O governo do Azerbaijão decidiu nesta sexta-feira que as três vítimas da tripulação serão enterradas com honras de Estado. O presidente da Azerbaijan Airlines, Samir Rzayev, também prestou homenagem ao heroísmo da tripulação.
“Sua bravura e dedicação aos seus deveres, mesmo nos momentos finais, nunca serão esquecidas. A prioridade que deram para salvar vidas os tornou heróis, e seus nomes serão lembrados na história”, disse Rzayev em comunicado.
De acordo com a companhia aérea, a aeronave transportava 37 cidadãos azerbaijanos, seis do Cazaquistão, três do Quirguistão e 16 da Rússia.
Um total de 29 pessoas sobreviveram ao acidente, incluindo três crianças, enquanto outras 38 morreram, entre elas Mukhammadali Farid Oglu Eganov, um menino de 13 anos, identificado como a vítima fatal mais nova. Ele estava voando sozinho para se juntar à sua mãe em Grozny para as festas de fim de ano, informou o site de notícias AnewZ.
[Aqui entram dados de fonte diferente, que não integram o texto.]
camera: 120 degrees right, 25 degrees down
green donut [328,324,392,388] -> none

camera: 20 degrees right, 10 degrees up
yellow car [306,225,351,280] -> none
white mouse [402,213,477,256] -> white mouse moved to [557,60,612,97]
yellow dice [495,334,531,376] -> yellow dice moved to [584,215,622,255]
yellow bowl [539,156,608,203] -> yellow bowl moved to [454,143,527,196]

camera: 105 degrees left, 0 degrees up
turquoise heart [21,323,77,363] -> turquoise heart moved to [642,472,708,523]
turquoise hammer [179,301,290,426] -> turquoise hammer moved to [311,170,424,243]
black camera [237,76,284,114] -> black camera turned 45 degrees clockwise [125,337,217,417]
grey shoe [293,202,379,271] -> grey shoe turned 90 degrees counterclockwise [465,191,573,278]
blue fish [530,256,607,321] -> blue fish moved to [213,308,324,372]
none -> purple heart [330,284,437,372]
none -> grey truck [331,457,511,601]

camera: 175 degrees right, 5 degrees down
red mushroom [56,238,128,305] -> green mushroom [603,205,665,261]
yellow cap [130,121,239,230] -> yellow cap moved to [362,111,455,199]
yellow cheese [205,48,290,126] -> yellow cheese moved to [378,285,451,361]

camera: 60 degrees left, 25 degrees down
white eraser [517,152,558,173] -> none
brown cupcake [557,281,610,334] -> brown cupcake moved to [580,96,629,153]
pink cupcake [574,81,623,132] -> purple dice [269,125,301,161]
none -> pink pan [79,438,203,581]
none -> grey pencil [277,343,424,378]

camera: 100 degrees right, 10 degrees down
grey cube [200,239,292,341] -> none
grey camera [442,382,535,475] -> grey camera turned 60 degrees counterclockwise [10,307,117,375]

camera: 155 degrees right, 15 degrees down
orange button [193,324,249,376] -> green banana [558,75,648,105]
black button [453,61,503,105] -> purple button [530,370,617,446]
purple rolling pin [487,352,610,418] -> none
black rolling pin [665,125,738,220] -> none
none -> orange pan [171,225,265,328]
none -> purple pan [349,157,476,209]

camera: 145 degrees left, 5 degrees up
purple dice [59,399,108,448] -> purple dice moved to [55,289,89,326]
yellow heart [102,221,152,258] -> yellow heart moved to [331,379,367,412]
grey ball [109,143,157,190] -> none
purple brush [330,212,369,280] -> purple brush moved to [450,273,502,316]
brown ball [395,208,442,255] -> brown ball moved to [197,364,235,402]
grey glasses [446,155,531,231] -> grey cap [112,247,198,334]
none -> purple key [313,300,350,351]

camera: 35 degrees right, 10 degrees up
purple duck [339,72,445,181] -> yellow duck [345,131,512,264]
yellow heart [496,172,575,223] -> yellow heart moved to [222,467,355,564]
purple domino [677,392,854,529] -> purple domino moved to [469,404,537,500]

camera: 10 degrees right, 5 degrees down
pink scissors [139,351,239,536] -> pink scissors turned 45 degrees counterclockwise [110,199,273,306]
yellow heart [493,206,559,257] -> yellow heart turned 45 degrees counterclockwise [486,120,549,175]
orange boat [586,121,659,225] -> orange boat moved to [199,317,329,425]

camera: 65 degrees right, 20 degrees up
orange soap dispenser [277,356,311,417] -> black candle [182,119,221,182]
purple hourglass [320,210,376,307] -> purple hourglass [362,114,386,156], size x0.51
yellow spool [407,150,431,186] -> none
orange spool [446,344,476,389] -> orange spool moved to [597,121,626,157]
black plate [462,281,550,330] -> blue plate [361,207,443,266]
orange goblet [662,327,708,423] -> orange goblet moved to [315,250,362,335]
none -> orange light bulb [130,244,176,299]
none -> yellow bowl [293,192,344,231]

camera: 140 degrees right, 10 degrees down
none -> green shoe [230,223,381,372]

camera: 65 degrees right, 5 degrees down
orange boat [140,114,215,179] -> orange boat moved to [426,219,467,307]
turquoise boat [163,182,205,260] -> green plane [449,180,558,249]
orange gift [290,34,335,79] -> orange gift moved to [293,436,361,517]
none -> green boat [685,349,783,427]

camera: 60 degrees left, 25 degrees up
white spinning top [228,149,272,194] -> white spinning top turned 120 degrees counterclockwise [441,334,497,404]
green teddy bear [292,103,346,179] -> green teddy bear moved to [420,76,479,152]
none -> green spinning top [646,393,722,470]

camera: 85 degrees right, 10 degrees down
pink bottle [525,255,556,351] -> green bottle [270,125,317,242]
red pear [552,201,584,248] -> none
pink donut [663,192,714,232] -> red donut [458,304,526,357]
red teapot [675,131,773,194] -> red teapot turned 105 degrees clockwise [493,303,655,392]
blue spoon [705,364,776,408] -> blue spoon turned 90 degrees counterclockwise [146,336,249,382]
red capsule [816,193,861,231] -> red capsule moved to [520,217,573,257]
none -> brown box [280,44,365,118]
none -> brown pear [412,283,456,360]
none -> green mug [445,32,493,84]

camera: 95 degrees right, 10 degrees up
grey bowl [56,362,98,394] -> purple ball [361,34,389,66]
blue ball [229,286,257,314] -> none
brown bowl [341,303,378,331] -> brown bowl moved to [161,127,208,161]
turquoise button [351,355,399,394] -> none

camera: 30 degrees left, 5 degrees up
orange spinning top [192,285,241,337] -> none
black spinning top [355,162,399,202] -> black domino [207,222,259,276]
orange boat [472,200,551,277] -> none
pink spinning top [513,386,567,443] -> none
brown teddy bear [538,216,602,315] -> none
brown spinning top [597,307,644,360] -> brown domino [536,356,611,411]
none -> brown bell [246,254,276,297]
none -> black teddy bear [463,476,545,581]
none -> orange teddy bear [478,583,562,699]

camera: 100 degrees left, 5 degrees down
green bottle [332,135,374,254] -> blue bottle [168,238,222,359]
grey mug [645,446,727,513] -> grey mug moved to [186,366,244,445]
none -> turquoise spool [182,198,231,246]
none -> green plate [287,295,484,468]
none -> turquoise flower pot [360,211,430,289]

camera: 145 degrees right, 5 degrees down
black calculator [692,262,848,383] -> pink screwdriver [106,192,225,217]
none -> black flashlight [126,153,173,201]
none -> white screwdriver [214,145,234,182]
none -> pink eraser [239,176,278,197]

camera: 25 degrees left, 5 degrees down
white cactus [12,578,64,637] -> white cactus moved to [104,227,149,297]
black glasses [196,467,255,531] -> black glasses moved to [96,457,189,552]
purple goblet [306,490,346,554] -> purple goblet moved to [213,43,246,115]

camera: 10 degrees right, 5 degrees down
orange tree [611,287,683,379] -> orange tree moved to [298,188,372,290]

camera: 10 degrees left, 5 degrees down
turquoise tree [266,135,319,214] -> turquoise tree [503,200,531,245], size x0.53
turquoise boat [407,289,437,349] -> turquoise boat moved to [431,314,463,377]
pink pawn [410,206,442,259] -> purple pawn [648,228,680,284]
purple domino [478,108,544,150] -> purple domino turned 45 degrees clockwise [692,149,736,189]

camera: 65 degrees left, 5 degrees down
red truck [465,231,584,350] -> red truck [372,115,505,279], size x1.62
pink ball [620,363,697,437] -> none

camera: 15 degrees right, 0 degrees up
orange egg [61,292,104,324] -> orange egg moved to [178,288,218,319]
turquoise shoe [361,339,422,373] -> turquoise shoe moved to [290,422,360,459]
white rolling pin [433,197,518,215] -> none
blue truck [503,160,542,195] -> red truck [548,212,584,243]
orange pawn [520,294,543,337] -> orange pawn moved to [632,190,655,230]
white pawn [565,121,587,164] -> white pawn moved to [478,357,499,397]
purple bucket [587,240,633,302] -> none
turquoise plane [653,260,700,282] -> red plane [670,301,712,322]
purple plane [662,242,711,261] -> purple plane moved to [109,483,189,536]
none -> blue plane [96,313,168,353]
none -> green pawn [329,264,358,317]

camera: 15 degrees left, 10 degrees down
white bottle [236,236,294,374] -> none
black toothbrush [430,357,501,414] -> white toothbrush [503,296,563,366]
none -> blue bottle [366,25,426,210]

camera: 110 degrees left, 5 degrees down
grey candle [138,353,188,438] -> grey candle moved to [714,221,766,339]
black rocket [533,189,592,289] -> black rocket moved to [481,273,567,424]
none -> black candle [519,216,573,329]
Assim como Asadov, Subjonkul Rajimov, um dos passageiros que sobreviveu à queda do avião, disse à mídia estatal russa que houve uma explosão fora do avião.
— Eu não diria que foi dentro porque parte da fuselagem perto de onde eu estava sentado voou para fora — afirmou.
Resultados preliminares da investigação conduzida pela companhia aérea apontam para “interferência externa, física e técnica”, informou a Azerbaijan Arlines nesta sexta-feira. Desde quarta-feira,
Também nesta sexta, o responsável pela aviação civil da Rússia afirmou que a aeronave tentou pousar em Grozny, capital da Chechênia, durante um ataque de drones ucranianos. Oficialmente, o Kremlin disse que não se pronunciará sobre o assunto até o fim da investigação.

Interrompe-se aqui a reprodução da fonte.